La carte maîtresse : couper le renseignement américain pour forcer la paix
Parler de « vents contraires » pour décrire les obstacles auxquels se heurte le plan de paix de Donald Trump relève presque de l’euphémisme. Et pourtant, il détient un atout décisif que personne d’autre ne peut abattre : la coupure immédiate et totale des renseignements et données de ciblage fournis en temps réel par les États‑Unis.
Actuellement, Washington dépense chaque mois des dizaines de millions de dollars pour fournir à l’Ukraine des images satellitaires, des interceptions de renseignement d’origine électromagnétique (SIGINT), des dossiers de ciblage fusionnés et le financement américain du dispositif AWACS de l’OTAN. C’est ce soutien qui a permis à l’Ukraine de tenir aussi longtemps. Il lui donne la capacité de repérer les concentrations de troupes russes, de suivre les mouvements aériens et de guider des frappes de longue portée contre des raffineries ou des nœuds logistiques. L’Europe, seule, serait incapable de combler un retrait américain sur ce terrain.
Une coupure totale ne se contenterait pas d’entamer le moral des troupes ukrainiennes : elle amoindrirait considérablement leur aptitude à détecter et contrer les mouvements russes et les offensives potentielles. Elle offrirait en outre à l’aviation russe une liberté d’action quasi totale le long de toute la ligne de front.
Kiev comme Bruxelles en ont pleinement conscience. C’est pourquoi une menace crédible et publique de mettre fin à ce flux de renseignement imposerait, des deux côtés de l’Atlantique, une révision aussi soudaine que douloureuse des positions de négociation. L’Europe se retrouverait face à la perspective de supporter à elle seule la charge d’une guerre pour laquelle elle n’a ni les capacités militaires ni le mandat politique interne. Volodymyr Zelensky, lui, se verrait à la tête d’une armée amputée d’une conscience du champ de bataille dont elle était devenue dépendante.
Un tel geste provoquerait un incendie politique. Une partie des propres alliés de Donald Trump, de concert avec les tenants de la ligne dure dans les milieux diplomatiques et stratégiques – ceux qui continuent d’affirmer, contre le faisceau d’indices accumulés, que l’Ukraine peut encore l’emporter –, l’accuseraient de « livrer la victoire à Poutine ».

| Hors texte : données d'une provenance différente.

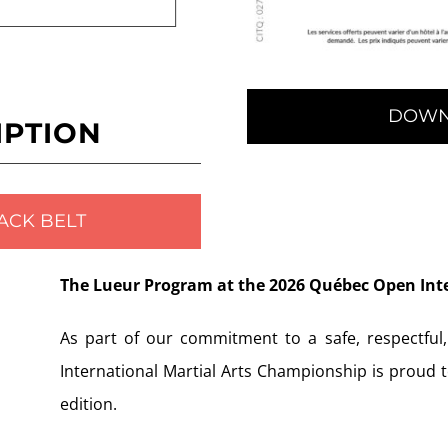
DOWN
IPTION
ACK BELT
The Lueur Program at the 2026 Québec Open Int
As part of our commitment to a safe, respectful
International Martial Arts Championship is proud 
edition.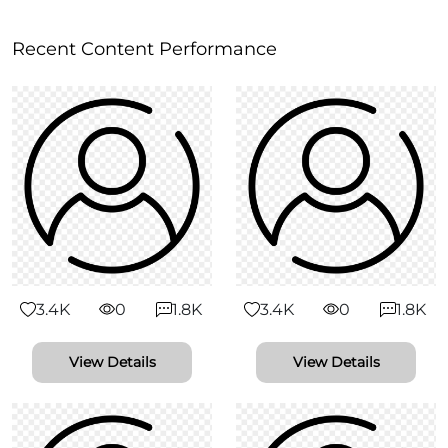
Recent Content Performance
3.4K
0
1.8K
3.4K
0
1.8K
View Details
View Details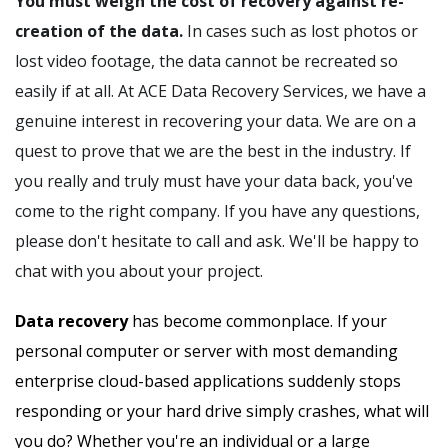
You must weigh the cost of recovery against re-
creation of the data.
In cases such as lost photos or
lost video footage, the data cannot be recreated so
easily if at all. At ACE Data Recovery Services, we have a
genuine interest in recovering your data. We are on a
quest to prove that we are the best in the industry. If
you really and truly must have your data back, you've
come to the right company. If you have any questions,
please don't hesitate to call and ask. We'll be happy to
chat with you about your project.
Data recovery
has become commonplace. If your
personal computer or server with most demanding
enterprise cloud-based applications suddenly stops
responding or your hard drive simply crashes, what will
you do? Whether you're an individual or a large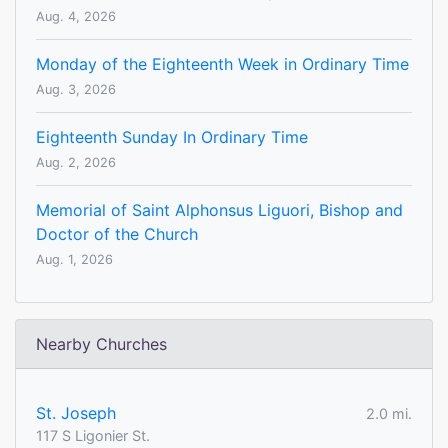
Aug. 4, 2026
Monday of the Eighteenth Week in Ordinary Time
Aug. 3, 2026
Eighteenth Sunday In Ordinary Time
Aug. 2, 2026
Memorial of Saint Alphonsus Liguori, Bishop and
Doctor of the Church
Aug. 1, 2026
Nearby Churches
St. Joseph
2.0 mi.
117 S Ligonier St.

L’agence Reuters a rapporté, le 21 novembre, que le président menaçait de jouer cette carte si l’Ukraine refusait d’accepter le cadre en 28 points d’ici au 27 novembre. Selon la Maison-Blanche, la nouvelle version de l’accord offrirait des garanties de sécurité renforcées pour protéger l’Ukraine de futures attaques russes.
Au bout du compte, ce tuyau de renseignement reste le levier le plus puissant dont dispose encore Washington. Si Donald Trump s’en sert, il sera accusé d’avoir « perdu la guerre ». Mais le simple fait qu’il refuse de s’engager sans réserve à faire payer aux contribuables américains les centaines de milliards supplémentaires nécessaires pour maintenir à flot l’État ukrainien et son effort de guerre garantit qu’il sera de toute façon tenu responsable de l’issue du conflit.
Reste donc une question : va‑t‑il déclencher cette « option nucléaire » en coupant le renseignement à l’Ukraine ? Une telle décision précipiterait assurément la fin de la guerre et sauverait des vies à moyen et long terme, voire à très court terme. Ou bien choisira‑t‑il de poursuivre les négociations jusqu’à ce que même les plus ardents défenseurs du premier récit soient contraints d’admettre que l’existence même de l’Ukraine est en péril – et que la Russie, en réalité, dispose d’une main autrement plus forte qu’ils ne veulent le reconnaître ?
Les opinions exprimées dans cet article sont celles de l’auteur et ne reflètent pas nécessairement celles d’Epoch Times.

Mike Fredenburg écrit sur la technologie militaire et les questions de défense, en mettant l'accent sur la réforme de la défense. M. Fredenburg est titulaire d'une licence en génie mécanique et d'une maîtrise en gestion des opérations de production.